## ACTIVITY:
Your copy of the data should match it exactly, except that the pictures are gone.

## Stored data entries:
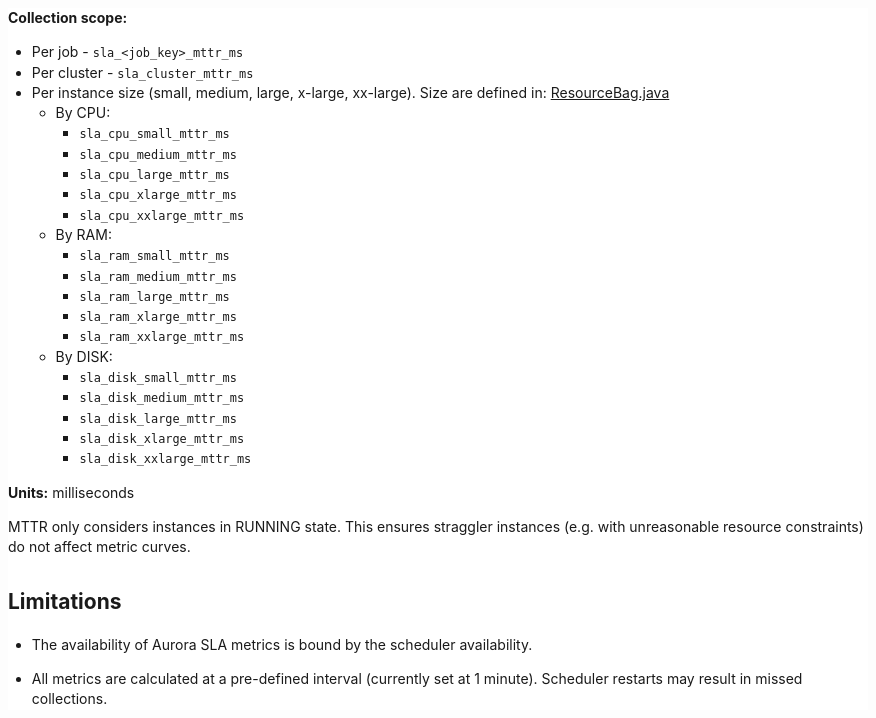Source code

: **Collection scope:**

* Per job - `sla_<job_key>_mttr_ms`
* Per cluster - `sla_cluster_mttr_ms`
* Per instance size (small, medium, large, x-large, xx-large). Size are defined in:
[ResourceBag.java](../../src/main/java/org/apache/aurora/scheduler/resources/ResourceBag.java)
  * By CPU:
    * `sla_cpu_small_mttr_ms`
    * `sla_cpu_medium_mttr_ms`
    * `sla_cpu_large_mttr_ms`
    * `sla_cpu_xlarge_mttr_ms`
    * `sla_cpu_xxlarge_mttr_ms`
  * By RAM:
    * `sla_ram_small_mttr_ms`
    * `sla_ram_medium_mttr_ms`
    * `sla_ram_large_mttr_ms`
    * `sla_ram_xlarge_mttr_ms`
    * `sla_ram_xxlarge_mttr_ms`
  * By DISK:
    * `sla_disk_small_mttr_ms`
    * `sla_disk_medium_mttr_ms`
    * `sla_disk_large_mttr_ms`
    * `sla_disk_xlarge_mttr_ms`
    * `sla_disk_xxlarge_mttr_ms`

**Units:** milliseconds

MTTR only considers instances in RUNNING state. This ensures straggler instances (e.g. with
unreasonable resource constraints) do not affect metric curves.

## Limitations

* The availability of Aurora SLA metrics is bound by the scheduler availability.

* All metrics are calculated at a pre-defined interval (currently set at 1 minute).
  Scheduler restarts may result in missed collections.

## WRITTEN ANSWER:
Source code

: **Collection scope:**

* Per job - `sla_<job_key>_mttr_ms`
* Per cluster - `sla_cluster_mttr_ms`
* Per instance size (small, medium, large, x-large, xx-large). Size are defined in:
[ResourceBag.java](../../src/main/java/org/apache/aurora/scheduler/resources/ResourceBag.java)
  * By CPU:
    * `sla_cpu_small_mttr_ms`
    * `sla_cpu_medium_mttr_ms`
    * `sla_cpu_large_mttr_ms`
    * `sla_cpu_xlarge_mttr_ms`
    * `sla_cpu_xxlarge_mttr_ms`
  * By RAM:
    * `sla_ram_small_mttr_ms`
    * `sla_ram_medium_mttr_ms`
    * `sla_ram_large_mttr_ms`
    * `sla_ram_xlarge_mttr_ms`
    * `sla_ram_xxlarge_mttr_ms`
  * By DISK:
    * `sla_disk_small_mttr_ms`
    * `sla_disk_medium_mttr_ms`
    * `sla_disk_large_mttr_ms`
    * `sla_disk_xlarge_mttr_ms`
    * `sla_disk_xxlarge_mttr_ms`

**Units:** milliseconds

MTTR only considers instances in RUNNING state. This ensures straggler instances (e.g. with
unreasonable resource constraints) do not affect metric curves.

## Limitations

* The availability of Aurora SLA metrics is bound by the scheduler availability.

* All metrics are calculated at a pre-defined interval (currently set at 1 minute).
  Scheduler restarts may result in missed collections.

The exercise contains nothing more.